-- Work item --
Lines holding the word "give" must be located in the listing below and copied.

Data for the task: Begin

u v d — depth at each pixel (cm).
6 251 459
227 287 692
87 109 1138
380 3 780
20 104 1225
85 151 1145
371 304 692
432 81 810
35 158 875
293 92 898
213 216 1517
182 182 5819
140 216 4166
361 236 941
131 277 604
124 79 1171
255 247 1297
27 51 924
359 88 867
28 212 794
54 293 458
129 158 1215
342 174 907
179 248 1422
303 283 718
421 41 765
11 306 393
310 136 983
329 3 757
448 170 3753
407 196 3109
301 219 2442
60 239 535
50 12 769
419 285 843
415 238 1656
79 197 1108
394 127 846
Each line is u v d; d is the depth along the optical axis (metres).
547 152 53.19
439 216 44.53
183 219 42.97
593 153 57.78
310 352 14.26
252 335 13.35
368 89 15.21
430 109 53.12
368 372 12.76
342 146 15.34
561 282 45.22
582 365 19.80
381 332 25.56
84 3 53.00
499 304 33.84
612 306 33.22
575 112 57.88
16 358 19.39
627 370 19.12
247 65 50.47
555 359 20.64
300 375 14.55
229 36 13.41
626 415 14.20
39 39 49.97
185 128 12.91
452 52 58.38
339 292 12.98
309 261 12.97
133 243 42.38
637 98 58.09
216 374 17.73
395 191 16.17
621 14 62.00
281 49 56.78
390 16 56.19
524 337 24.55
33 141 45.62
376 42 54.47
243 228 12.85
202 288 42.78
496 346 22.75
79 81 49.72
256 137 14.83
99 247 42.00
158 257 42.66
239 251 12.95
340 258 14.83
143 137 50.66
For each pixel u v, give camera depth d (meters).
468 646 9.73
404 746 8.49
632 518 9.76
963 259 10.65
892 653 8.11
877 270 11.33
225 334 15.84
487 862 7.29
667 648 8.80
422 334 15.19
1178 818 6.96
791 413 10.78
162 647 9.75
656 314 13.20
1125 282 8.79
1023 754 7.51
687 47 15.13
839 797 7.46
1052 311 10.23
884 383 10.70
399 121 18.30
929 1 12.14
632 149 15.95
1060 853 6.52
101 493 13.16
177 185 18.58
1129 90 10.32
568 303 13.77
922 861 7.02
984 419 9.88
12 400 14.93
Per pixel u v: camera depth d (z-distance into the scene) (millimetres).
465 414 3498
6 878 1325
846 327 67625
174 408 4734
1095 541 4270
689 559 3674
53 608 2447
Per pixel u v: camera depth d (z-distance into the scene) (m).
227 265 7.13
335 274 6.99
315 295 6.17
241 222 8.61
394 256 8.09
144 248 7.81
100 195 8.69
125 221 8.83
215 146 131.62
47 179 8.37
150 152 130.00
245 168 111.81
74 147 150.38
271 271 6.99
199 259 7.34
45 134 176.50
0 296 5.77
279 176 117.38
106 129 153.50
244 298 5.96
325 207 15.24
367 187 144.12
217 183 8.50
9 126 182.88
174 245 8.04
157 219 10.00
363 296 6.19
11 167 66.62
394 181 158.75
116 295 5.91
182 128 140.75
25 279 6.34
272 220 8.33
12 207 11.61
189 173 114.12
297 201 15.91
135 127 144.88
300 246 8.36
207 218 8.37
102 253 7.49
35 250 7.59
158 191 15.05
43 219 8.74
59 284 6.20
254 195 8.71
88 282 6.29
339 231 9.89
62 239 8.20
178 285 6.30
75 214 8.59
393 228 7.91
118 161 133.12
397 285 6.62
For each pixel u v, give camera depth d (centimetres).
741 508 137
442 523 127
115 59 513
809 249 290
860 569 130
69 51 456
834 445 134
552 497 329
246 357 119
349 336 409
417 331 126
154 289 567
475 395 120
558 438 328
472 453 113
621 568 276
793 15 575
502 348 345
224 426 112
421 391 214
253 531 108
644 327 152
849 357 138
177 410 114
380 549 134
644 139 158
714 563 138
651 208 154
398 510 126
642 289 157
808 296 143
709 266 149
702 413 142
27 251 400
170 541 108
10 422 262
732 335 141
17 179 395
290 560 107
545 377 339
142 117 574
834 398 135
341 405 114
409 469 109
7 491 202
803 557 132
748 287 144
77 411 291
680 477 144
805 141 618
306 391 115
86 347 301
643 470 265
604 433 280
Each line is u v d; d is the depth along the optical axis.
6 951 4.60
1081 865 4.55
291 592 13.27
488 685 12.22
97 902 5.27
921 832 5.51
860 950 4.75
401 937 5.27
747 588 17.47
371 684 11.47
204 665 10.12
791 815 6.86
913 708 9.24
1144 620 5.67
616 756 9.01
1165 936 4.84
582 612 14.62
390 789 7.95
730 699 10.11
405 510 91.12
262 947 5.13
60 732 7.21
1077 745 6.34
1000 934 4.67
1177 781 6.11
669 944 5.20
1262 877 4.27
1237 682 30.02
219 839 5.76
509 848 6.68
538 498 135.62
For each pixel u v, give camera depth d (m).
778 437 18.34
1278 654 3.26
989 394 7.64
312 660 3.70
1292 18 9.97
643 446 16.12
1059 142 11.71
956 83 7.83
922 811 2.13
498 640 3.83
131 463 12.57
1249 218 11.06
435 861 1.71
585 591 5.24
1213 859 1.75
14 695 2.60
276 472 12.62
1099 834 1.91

Data for the task: End

-- Exercise response --
For each pixel u v, give camera depth d (meters).
For each pixel u v, give camera depth d (centimetres).
For each pixel u v, give camera depth d (m).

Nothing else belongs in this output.